* _Job item_: Would you repeat the listing below verbatim and drop the images?

※

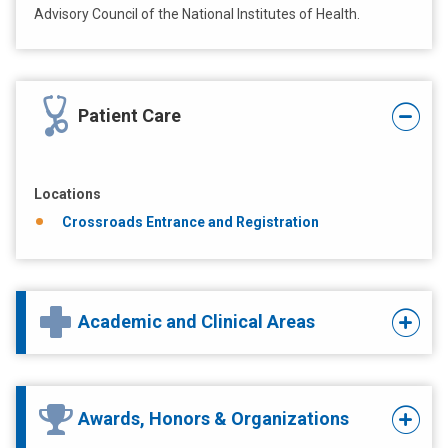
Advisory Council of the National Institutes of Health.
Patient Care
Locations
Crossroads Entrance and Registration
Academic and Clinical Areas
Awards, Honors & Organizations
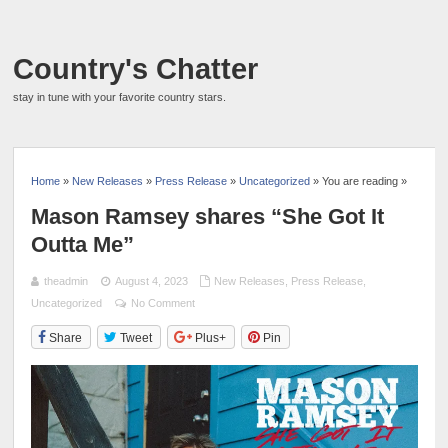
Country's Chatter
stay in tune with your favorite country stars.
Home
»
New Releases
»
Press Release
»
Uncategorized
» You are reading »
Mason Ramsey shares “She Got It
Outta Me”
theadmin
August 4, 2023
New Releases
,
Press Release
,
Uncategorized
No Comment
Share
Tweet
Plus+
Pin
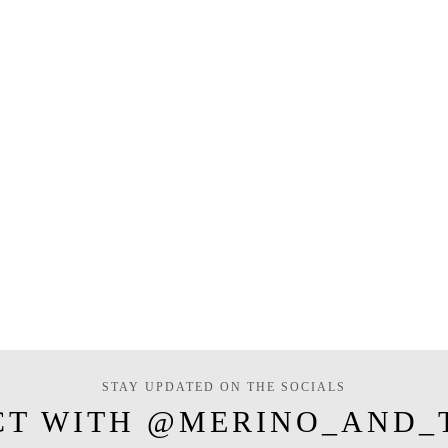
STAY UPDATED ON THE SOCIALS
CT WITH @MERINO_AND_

※

* _Exercise answer_:
Advisory Council of the National Institutes of Health.
Patient Care
Locations
Crossroads Entrance and Registration
Academic and Clinical Areas
Awards, Honors & Organizations
Country's Chatter
stay in tune with your favorite country stars.
Home
»
New Releases
»
Press Release
»
Uncategorized
» You are reading »
Mason Ramsey shares “She Got It
Outta Me”
theadmin
August 4, 2023
New Releases
,
Press Release
,
Uncategorized
No Comment
Share
Tweet
Plus+
Pin
STAY UPDATED ON THE SOCIALS
CT WITH @MERINO_AND_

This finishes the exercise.